Interviewer: Other drugs? One researcher has reported on a “cocktail” of citalopram (Celexa), clomipramine (Anafranil) and alprazolam (Xanax ) for a small group (three people?)
Maguire: That makes sense in that works on GABA, but the problem with Zanax is that there’s a tolerance built up, so that an initial effective dose of 0.5 mg may have to be increased to 1 or 2 mg in a month or two. A tolerance is built up; risk of addition. (The good thing about pagaclone is that it appears not to have an addictive effect.)
Citalopram (Celexa), an antidepressant, works on the serotonin system. It may decrease the social anxiety of stuttering.
Clomimpramine is a tricyclic antidepressant and it does have a dopamine effect. But it’s got side effects, such as constipation, light-headedness. Also, sexual dysfunction, even higher than risperdal.
One thing he’s concerned about in general: that people are going to read about these drugs and try them, but at a too-high dose, because the standard doses are calibrated for schizophrenia.
For the drug that he’s taking, ziprasidone (Geodon), his dosage is about 1/8 the typical dose for bipolar disorder.
Maguire’s recommendation: combine medical therapy with a well-qualified speech-language therapist. His center at University of California at Irvine has received a grant where they can provide consultations via telemedicine to people anywhere in the world. People need a webcam and a high-speed Internet connection. Consultation over the Internet, then work with people’s own physician and monitor the level of care. He’d like to set up a number of centers where people could work both with speech therapists locally and with his center in California for the drug therapies, or even vice versa, with his patients in California working with speech therapists remotely. He knows a lot about the medication, but has no expertise in speech language pathology, except for his own personal therapy for his own stuttering. But there’s lot more to the stuttering person than the medical aspect, and he’d like to collaborate with people who use different treatments. Monotherapy (such as drug therapy) may work in some people, but will it persist? He thinks the best approach is a multimodal approach combining drug therapy and behavioral study. (And the interviewer (Greg) added: and perhaps prosthetic devices. [Does he mean masking devices such as SpeechEasy?])
6 comments:
Thanks, Ora !
I'm not too sure about the link between stuttering and Tourette's ... the link may be circumstantial; is there any concrete evidence of a link?

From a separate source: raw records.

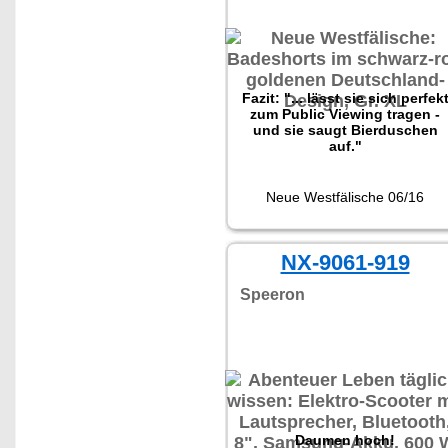
Fazit: "... lässt sie sich perfek
zum Public Viewing tragen -
und sie saugt Bierduschen
auf."
Neue Westfälische 06/16
NX-9061-919
Speeron
Daumen hoch!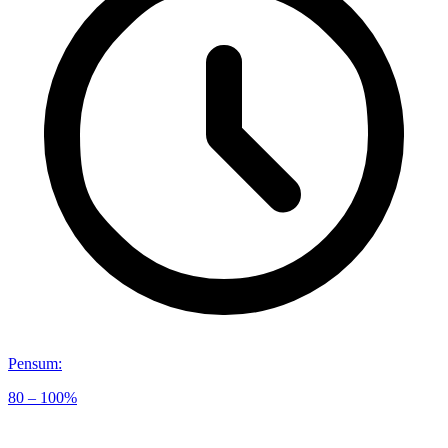
Pensum
:
80 – 100%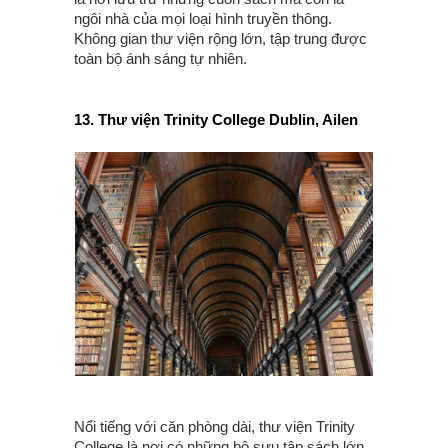
ngôi nhà của mọi loại hình truyền thông.
Không gian thư viện rộng lớn, tập trung được
toàn bộ ánh sáng tự nhiên.
13. Thư viện Trinity College Dublin, Ailen
Nổi tiếng với căn phòng dài, thư viện Trinity
College là nơi có những bộ sưu tập sách lớn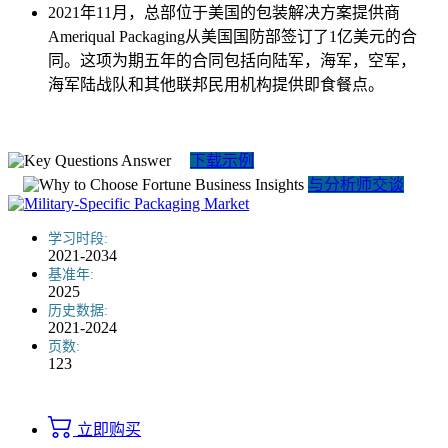
2021年11月，总部位于美国的包装解决方案提供商
Ameriqual Packaging从美国国防部签订了1亿美元的合
同。这项为期五年的合同包括向陆军，海军，空军，
海军陆战队和其他联邦民用机构提供即食餐点。
下载示例
与分析师交谈
学习时段:
2021-2034
基准年:
2025
历史数据:
2021-2024
页数:
123
立即购买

About stuttering medication: A lot of stutterers (maybe most stutterers) report improved fluency when they have drunk too much alcohol. Alcohol reduces inhibitions and anxiety, which are both detrimental to a stutterer's fluency. So we might call excessive alcohol a cure for stuttering - but we can't because of it's side-effects.
A few years ago I accidentally took a friend's antidepressant medication (I mistook it for one of my vitamin tablets). The effect was incredible; I felt no anxiety (I almost felt reckless) and my fluency improved a lot ... I was almost perfectly fluent for the next 2 days. It just proved to me how much anxiety contributes to my stutter. It wouldn't come as a surprise of a pagoclone (or some other kind of anti-anxiety drug) might improve fluency.
George
What is your friend's address? ;-)
Of course anxiety drugs might help. But it is not clear whether it just takes the anxiety or also reduces fluency over the long term.
George Could you write the name of antidepressant!
Thanks
Was it St. Pauli Girl? or Budwiser? ;>) !!!